Boards should also be cognizant that sometimes even seemingly innocuous statements regarding litigation may constitute accidental admissions which could be used against them in the litigation.

Boards are often unaware that the imprecise phrasing of a statement or summary of an underlying fact of the case could be seized upon by the opposing party’s counsel to attack the HOA’s case or strengthen the HOA opponent’s case. There may also be obscure legal reasons why the HOA’s counsel may or may not want the HOA to emphasize a certain fact, or explain a fact in a certain way, which underscores the importance of consulting with HOA counsel regarding how to talk to members about your HOA’s specific case.

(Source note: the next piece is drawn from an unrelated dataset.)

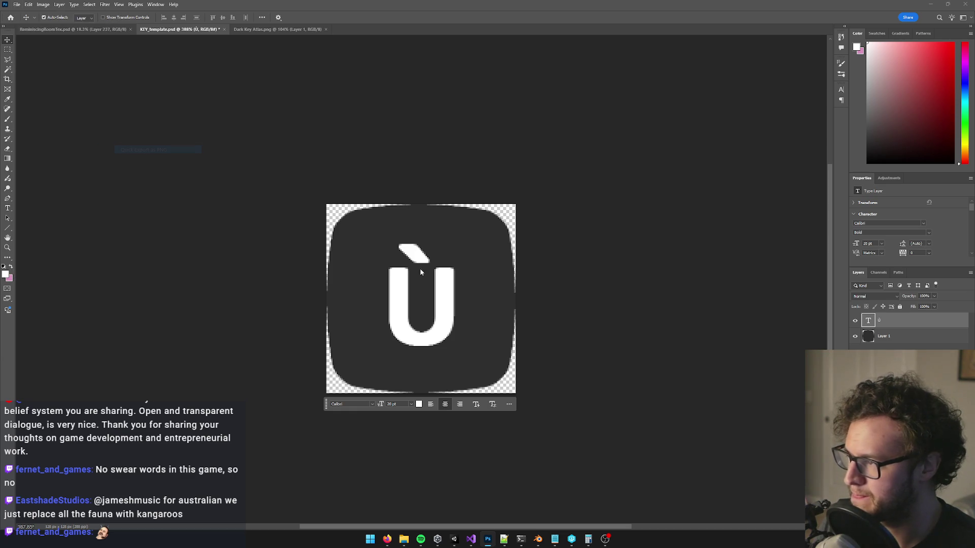
pyautogui.click(455, 541)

On a practical note, an HOA board must also consider optics when discussing litigation with members. Notwithstanding the other considerations we’ve mentioned, it is important that, if or when an HOA board does discuss litigation, it does so in a professional manner. Particularly if the opposing party is a resident of the community, that opposing party should rightfully expect that their HOA board is not going to unprofessionally publicize all the details of their dispute to all the membership. It is often safest to take the position that it would be inappropriate for the Board to publicly go into the specific details of an enforcement matter or other legal matter between a homeowner and the HOA. Not only is such discretion a professional course of action, but it also hopefully avoids giving rise to claims of defamation arising from the Board’s statements to membership about the legal matter.

These pitfalls do not necessarily mean that an HOA board can or should resist disclosing any information regarding litigation.

In fact, as most South Carolina HOAs are nonprofit corporations, it is important to note that the South Carolina Nonprofit Corporation Act (the “Act”) generally provides for members’ right to inspect certain records of the corporation, to include accounting records, which could relate to litigation.[2] The HOA’s specific governing documents may also provide for broader inspection rights.  Needless to say, such requirements can lead to a complicated analysis for boards determining the appropriate extent of production of certain information when it pertains to litigation. Therefore, echoing the foremost advice from the beginning of this article, it is important for the HOA board to confer with the HOA counsel to ensure they effectively protect the HOA’s rights pertaining to the litigation while also upholding their duties under their governing documents and/or statutory law.

This article is not intended to be an exhaustive discussion of considerations when discussing pending litigation with homeowners, nor any guarantee regarding the outcome of any litigation regarding the same. Our attorneys at McCabe, Trotter & Beverly, P.C. are experienced and well-equipped to answer questions you may have regarding this topic. Please contact us at (803) – 724 – 5000 for further information.

Stephanie Kellahan

McCabe, Trotter & Beverly, P.C. blogs and other content are for educational and informational purposes only. This is not legal advice and does not create an attorney/client relationship between McCabe, Trotter & Beverly, P.C. and readers. Readers should consult an attorney to understand how this information relates to their personal situation and circumstances. You should not use McCabe, Trotter & Beverly, P.C. blogs or content as a substitute for legal advice from a licensed attorney.


[1] Marshall v. Marshall, 282 S.C. 534, 320 S.E.2d 44 (Ct. App. 1984).

[2] See S.C. Code §§ 33-31-1601; -1602.